[Task to complete] Only these lines of the data below are wanted: the one with "gave the Bolts a 5-3 lead, and everythin", the one with "trying to get him to 500. Rightfully so.", and any lines between them, each repeated exactly.

[Exercise inputs]
:::
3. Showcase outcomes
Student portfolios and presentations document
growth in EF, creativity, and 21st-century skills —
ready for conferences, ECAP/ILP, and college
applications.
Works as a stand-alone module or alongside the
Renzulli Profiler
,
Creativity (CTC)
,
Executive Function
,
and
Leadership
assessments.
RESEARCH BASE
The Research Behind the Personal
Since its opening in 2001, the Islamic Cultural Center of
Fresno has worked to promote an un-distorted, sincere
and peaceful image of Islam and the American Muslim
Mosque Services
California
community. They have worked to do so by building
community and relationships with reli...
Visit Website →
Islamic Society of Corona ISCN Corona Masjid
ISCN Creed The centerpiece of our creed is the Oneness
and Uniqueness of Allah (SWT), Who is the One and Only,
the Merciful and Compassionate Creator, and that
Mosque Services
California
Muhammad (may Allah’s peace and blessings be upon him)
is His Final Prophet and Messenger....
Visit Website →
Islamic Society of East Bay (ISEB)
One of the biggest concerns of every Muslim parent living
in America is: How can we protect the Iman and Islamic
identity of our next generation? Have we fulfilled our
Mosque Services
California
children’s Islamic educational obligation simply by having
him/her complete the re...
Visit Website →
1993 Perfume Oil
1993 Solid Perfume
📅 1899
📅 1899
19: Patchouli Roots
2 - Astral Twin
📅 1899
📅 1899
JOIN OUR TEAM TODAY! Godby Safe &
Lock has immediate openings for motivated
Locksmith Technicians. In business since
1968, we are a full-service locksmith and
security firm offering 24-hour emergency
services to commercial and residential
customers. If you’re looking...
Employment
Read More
:::
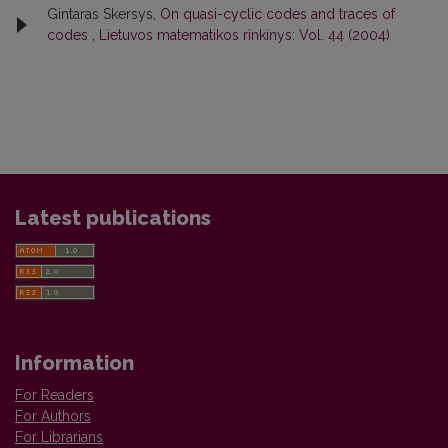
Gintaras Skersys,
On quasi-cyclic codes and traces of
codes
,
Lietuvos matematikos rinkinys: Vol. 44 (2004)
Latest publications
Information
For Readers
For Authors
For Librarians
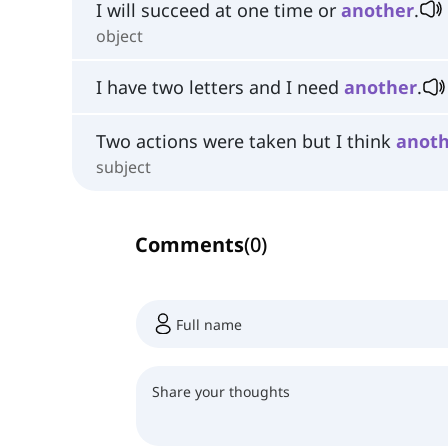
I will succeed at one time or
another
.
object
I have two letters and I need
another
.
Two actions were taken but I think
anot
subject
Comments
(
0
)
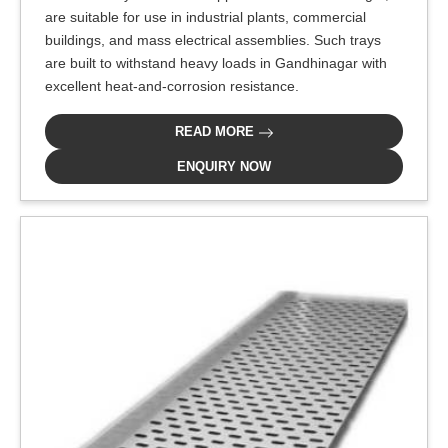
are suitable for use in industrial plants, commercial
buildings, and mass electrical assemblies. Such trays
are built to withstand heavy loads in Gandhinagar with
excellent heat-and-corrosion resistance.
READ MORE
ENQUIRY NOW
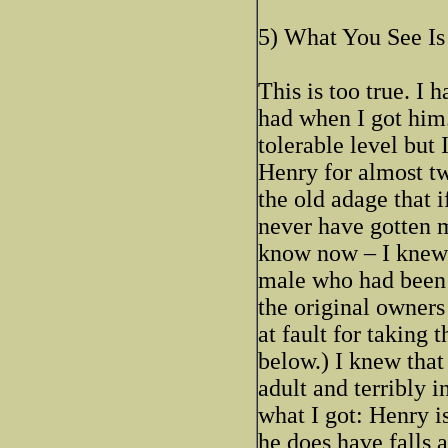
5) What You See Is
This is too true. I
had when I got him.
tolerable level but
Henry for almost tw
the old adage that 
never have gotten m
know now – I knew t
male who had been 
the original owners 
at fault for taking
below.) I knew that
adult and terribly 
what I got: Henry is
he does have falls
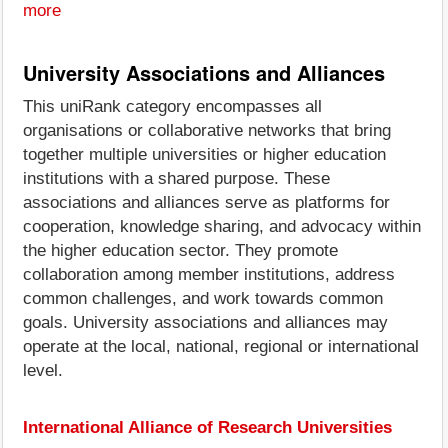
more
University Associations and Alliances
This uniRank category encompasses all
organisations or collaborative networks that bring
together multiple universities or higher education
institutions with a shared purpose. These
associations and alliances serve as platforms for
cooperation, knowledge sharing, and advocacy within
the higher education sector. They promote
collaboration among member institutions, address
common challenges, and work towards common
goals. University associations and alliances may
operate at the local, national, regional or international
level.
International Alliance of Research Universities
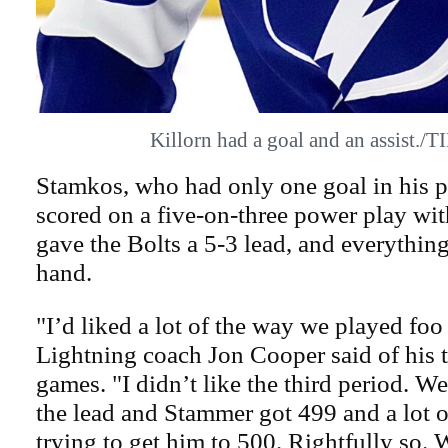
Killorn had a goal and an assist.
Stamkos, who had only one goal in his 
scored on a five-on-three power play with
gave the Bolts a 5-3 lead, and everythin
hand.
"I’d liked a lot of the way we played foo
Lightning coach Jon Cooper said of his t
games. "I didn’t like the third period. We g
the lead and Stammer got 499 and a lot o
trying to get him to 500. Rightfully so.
:::
[Response to the task]
gave the Bolts a 5-3 lead, and everythin
hand.
"I’d liked a lot of the way we played foo
Lightning coach Jon Cooper said of his t
games. "I didn’t like the third period. We g
the lead and Stammer got 499 and a lot o
trying to get him to 500. Rightfully so.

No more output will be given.